From the moment Ruth Barron’s (Kate Winslet) dazzling, innocent eyes meet the glowing hypnotic gaze of Indian cult guru Chidaatma Baba (Dhritiman Chaterji), the young Australian woman is hooked. Hooked on being hooked, that is.
If it takes any recognizable shape at all, Jane Campion’s (Sweetie, The Piano) Holy Smoke is a meta-meditation on escaping escapism and a critical examination of the human need to worship – to believe. It plays, brilliantly and whimsically, with the consequences of surrender and the cold, blind isolation of resistance.
Ruth, a perfect Campion heroine, is hard-edged, sensual and lost in the vastness of her own curiosity, aimless longing and internal unrest. She’s an easy mark – both needy and knowing – and an impossible rebel all at once. During her brief Hindu adventure, she celebrates the contradiction, prancing around India in a virginal white sari, talking love and Baba, and chain-smoking between transcendental states. Do we laugh at her or empathize with her?
Before that question can be answered, Ruth’s family whisks her and her white sari back to Australia to meet a walking midlife crisis in cowboy boots who hires himself out as a deprogrammer. P.J. Waters (Harvey Keitel) is contracted by the family to get their daughter back from the "cult" that took her away. In an isolated cabin, Waters gets down to business with a quick psychological assessment, feigned confidence and some dangerous vulnerability of his own.

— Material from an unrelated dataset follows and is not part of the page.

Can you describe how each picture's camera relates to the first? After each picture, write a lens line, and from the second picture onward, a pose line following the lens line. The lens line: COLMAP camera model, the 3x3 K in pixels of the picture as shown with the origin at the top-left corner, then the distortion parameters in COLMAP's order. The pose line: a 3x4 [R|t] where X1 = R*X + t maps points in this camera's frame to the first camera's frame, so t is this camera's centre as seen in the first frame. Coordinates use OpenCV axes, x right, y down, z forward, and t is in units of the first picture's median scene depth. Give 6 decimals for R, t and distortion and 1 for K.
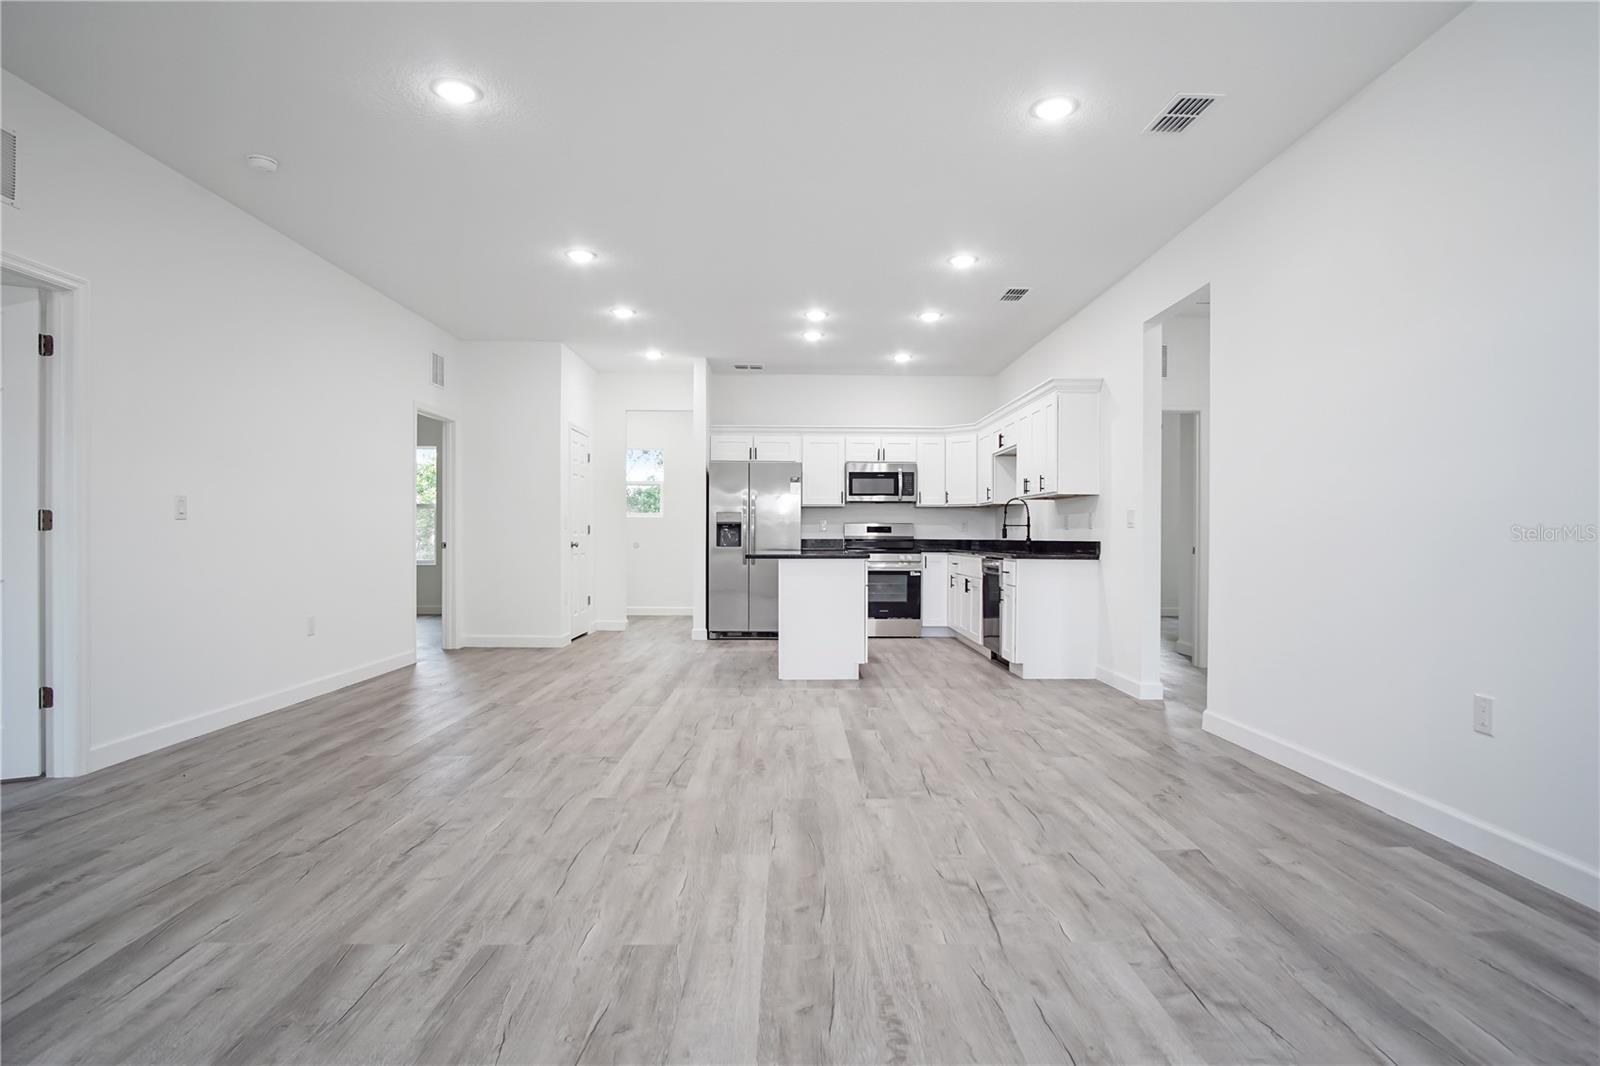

As it turns out, taking away Ruth’s sari and applying a list of moves from the big-man-deprogrammer handbook does cause a transformation. But it’s Waters who is transformed. Ruth had fallen into an oasis that showed her peace, love and acceptance. Waters goes from a psychobabbling cowboy to a pathetic lovesick jerk, whose obsession with his client lands him in the middle of the desert defeated, bleeding, hysterical and wearing a lipstick-red party dress.
Campion’s film pushes the envelope, as usual, playing the shell game of sexual identity and an enlightening round of psycho-spiritual hide-and-seek. Ruth is screwed up. Waters is screwed up. The family is screwed up. Hell, everybody is screwed up. And Holy Smoke is all the more interesting, convincing and touching for it.